(Source records)
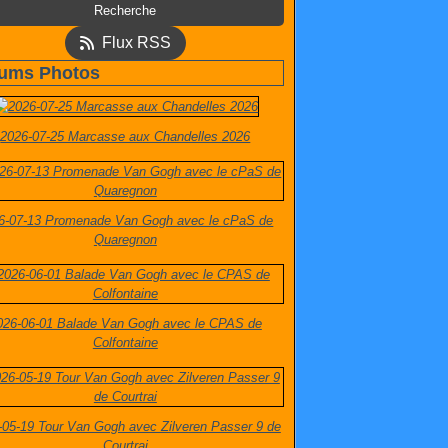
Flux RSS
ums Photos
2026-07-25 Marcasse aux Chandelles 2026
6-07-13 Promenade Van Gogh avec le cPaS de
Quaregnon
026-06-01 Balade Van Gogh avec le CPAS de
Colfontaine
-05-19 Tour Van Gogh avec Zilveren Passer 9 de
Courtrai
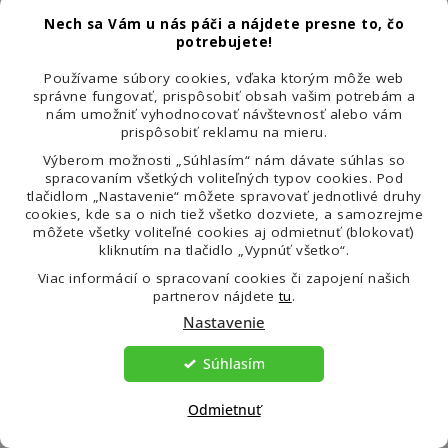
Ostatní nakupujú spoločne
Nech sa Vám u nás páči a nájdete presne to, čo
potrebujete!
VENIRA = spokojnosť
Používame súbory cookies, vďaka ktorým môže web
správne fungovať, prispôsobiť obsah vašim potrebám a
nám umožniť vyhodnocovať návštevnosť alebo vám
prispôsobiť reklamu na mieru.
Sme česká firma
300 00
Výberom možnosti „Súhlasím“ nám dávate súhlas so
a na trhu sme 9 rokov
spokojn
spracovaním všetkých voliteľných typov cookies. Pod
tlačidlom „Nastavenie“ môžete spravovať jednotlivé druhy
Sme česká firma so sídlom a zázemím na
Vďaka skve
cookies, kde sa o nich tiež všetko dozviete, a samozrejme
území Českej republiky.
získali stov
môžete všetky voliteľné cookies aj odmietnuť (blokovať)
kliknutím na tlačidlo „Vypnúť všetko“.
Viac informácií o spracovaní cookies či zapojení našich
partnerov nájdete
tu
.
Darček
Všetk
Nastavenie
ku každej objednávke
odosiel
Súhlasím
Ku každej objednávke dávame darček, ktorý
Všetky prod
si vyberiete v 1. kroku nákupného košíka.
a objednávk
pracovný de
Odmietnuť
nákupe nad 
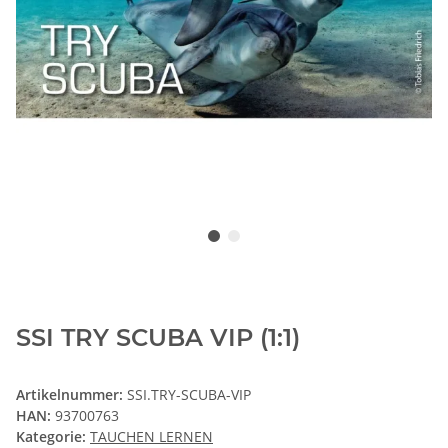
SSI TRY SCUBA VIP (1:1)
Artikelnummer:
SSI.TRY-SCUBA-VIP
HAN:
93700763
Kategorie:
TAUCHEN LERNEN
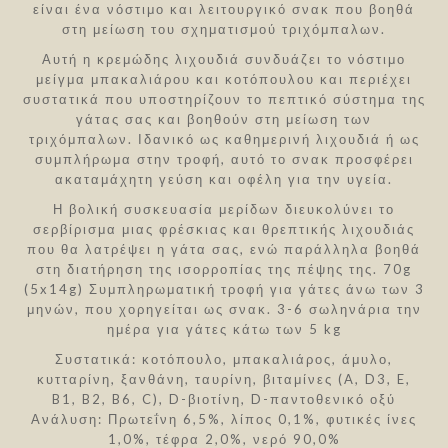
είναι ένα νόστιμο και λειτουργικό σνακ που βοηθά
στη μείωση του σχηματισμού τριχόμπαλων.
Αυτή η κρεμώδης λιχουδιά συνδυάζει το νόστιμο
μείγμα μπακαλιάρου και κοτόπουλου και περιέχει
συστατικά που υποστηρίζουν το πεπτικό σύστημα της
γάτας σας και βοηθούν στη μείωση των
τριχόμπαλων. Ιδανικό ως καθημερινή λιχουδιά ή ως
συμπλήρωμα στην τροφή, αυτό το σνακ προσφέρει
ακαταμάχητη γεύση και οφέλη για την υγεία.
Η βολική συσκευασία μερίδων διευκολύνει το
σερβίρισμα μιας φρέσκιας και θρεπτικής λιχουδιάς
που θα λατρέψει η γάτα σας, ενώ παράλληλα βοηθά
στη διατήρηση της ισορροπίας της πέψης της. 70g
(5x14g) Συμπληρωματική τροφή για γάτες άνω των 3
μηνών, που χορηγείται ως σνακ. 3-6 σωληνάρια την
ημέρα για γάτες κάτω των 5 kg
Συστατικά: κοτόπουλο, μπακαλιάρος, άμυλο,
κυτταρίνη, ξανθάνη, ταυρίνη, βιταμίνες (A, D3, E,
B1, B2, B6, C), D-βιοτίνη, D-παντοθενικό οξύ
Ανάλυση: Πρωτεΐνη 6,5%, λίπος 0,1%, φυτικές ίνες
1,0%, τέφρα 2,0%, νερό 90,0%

Problem details =
Within the entries, count the lines that contain the word "môžete". Give that number and no more.

Solution to this task =
2